Description
This article describes steps on how to test a Fortinet Single Sign-on Service account using Windows-native tools to determine if the service account has sufficient permissions to access Security Event Logs.
Scope
FSSO.
Solution
Fortinet Single Sign On Agent (aka Collector Agent) acts as a Windows service running under a service account. That service account is used for access to Event Log on remote Domain Controllers. Sometimes, due to security practices, the service account may not be able to access Event Logs on remote Domain Controllers without it being obvious.

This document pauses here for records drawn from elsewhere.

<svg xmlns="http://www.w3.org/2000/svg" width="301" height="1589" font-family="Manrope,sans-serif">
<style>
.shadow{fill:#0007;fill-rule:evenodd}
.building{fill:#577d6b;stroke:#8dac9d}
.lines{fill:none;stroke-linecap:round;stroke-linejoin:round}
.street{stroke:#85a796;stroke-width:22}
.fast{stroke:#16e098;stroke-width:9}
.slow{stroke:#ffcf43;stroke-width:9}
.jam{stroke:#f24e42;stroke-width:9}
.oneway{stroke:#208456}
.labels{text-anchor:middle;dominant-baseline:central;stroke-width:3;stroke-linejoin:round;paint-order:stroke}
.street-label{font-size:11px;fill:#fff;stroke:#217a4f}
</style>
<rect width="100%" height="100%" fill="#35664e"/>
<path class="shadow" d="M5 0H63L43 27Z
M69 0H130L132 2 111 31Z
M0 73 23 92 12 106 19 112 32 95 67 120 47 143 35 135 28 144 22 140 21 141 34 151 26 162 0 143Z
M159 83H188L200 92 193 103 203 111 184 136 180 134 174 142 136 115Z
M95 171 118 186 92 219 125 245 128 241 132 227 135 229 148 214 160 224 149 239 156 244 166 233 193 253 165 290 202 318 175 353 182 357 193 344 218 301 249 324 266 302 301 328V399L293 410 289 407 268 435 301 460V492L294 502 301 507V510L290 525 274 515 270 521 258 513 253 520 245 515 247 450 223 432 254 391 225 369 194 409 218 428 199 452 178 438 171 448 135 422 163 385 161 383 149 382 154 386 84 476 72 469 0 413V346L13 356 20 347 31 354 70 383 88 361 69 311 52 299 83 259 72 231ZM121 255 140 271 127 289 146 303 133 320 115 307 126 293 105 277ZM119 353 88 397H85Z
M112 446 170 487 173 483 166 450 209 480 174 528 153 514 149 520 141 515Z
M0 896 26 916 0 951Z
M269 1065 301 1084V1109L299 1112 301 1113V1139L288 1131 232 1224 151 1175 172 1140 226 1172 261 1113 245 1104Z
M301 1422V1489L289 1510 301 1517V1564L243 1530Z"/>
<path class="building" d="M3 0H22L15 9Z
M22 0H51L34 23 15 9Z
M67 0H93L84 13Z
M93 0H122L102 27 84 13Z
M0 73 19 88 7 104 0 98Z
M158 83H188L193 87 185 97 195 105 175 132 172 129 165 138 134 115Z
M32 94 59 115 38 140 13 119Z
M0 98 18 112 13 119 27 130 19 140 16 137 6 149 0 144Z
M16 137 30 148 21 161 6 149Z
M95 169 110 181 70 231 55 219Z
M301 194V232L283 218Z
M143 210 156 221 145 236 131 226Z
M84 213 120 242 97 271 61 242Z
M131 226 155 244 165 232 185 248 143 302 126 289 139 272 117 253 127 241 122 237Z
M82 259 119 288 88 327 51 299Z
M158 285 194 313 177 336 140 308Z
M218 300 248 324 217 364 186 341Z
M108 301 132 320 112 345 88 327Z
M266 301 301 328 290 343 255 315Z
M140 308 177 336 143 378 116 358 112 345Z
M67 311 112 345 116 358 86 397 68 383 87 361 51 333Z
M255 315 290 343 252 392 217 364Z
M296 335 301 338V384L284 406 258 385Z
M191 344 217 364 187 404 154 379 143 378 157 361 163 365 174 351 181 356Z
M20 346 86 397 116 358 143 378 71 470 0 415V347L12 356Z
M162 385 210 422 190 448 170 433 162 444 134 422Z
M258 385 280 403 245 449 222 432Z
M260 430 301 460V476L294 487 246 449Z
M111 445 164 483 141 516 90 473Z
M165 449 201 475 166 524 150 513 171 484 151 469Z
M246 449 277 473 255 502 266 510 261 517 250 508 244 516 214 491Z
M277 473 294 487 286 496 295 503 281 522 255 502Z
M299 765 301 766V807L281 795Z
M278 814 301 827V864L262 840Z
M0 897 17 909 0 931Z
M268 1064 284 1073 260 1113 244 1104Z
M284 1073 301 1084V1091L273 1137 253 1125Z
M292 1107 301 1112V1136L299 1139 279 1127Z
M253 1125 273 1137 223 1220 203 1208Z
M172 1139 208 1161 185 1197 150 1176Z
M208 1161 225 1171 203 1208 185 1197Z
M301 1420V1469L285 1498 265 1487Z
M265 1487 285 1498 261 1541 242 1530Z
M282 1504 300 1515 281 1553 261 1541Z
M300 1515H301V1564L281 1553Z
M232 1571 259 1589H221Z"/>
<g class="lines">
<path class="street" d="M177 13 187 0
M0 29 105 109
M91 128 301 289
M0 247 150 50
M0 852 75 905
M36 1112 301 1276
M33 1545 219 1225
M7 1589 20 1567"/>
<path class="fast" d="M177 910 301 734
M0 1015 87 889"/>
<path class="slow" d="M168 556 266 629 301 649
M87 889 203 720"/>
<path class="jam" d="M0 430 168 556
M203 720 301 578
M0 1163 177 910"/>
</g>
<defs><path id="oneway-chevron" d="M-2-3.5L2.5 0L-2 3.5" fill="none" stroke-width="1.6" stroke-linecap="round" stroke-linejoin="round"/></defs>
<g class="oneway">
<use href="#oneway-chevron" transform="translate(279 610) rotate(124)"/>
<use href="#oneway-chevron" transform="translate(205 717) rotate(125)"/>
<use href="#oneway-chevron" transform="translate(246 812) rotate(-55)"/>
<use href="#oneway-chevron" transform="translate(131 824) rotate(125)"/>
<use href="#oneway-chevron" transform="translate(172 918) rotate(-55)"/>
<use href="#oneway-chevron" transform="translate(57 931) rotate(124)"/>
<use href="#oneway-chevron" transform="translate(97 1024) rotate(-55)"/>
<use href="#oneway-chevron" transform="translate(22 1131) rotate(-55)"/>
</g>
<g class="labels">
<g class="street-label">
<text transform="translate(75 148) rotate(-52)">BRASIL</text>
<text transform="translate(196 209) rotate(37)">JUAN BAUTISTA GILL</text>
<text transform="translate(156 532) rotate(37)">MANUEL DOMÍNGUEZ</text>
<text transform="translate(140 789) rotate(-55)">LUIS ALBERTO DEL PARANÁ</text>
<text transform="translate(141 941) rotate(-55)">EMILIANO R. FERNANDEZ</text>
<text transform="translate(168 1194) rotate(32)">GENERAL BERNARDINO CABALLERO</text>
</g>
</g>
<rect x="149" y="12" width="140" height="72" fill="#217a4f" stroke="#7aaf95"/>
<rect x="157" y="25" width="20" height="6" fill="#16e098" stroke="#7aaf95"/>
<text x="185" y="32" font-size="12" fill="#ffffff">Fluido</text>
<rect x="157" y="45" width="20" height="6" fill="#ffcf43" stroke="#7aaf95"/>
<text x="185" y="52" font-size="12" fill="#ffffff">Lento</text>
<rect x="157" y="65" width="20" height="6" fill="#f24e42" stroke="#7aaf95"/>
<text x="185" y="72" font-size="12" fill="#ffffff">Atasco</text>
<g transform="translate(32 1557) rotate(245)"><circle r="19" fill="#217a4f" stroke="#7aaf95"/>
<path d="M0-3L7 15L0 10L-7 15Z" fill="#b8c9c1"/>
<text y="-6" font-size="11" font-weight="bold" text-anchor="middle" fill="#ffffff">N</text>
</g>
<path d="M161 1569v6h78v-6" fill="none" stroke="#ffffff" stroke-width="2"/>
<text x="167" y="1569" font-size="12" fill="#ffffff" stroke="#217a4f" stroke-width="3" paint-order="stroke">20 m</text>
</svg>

To check if the Fortinet Single Sign On Agent service is running, and which service account it uses, these commands may be used in Windows Command Line (cmd.exe):
C:\> sc query | find "Forti"
SERVICE_NAME is Fortinet_FSAE, and this may be used to both verify the service state and find the user account the service is running under:
C:\> sc query Fortinet_FSAE
Service STATE is running in the above image.
To check what account the service is running under, the below may be used:
C:\> wmic service where 'name like "Fortinet_FSAE"' get name,startname,DisplayName
To test the service account permissions, the following steps may be used:
- Generate logins with a test user (sign out of a workstation, and sign in again).
Note: To verify what domain controller the user in question authenticated against (and generated a security event log on), run this command in the user's workstation in Windows Command Line:
C:\> echo %logonserver%
-
Run PowerShell as the service account (run this command in cmd.exe):
runas /netonly /user: administrator@fortiad.net "powershell.exe"
/netonly --> credentials are for remote access only.
"powershell.exe" --> application which will be run under /user: administrator@fortiad.net.
Enter the password when prompted: -
Run this PowerShell command:
Get-Winevent -ComputerName <IP or FQDN of target domain controller> -FilterHashtable @{LogName='Security';ID= '672','673','680','4768','4769','4776','4624';StartTime=((Get-Date).AddMinutes(-20))}| Where-Object -Property Message -Match '<test user>'
ComputerName : ip/fqdn of target DC to check if the service account is allowed to access the security event log.
LogName=Security --> Security event log from DC.
ID= '672','673','680','4768','4769','4776','4624' --> event IDs to be checked (matches the 'Event IDs to the poll: 2' setting in Collector Agent).
StartTime=((Get-Date).AddMinutes(-20)) --> get event logs for the previous 20 minutes; depending on how many security event logs are generated and when the test user login occurred, this value (AddMinutes) may be adjusted up or down for a reasonable response time.
Where-Object -Property Message -Match '<test-user>' --> supply the test user's name (usually sAMAccountName).The resulting output shows if the service account is able to access specified security event logs on the remote host. If this is NOT the case, then the service account has insufficient permissions to access Security Event Logs, and additional privileges might need to be granted.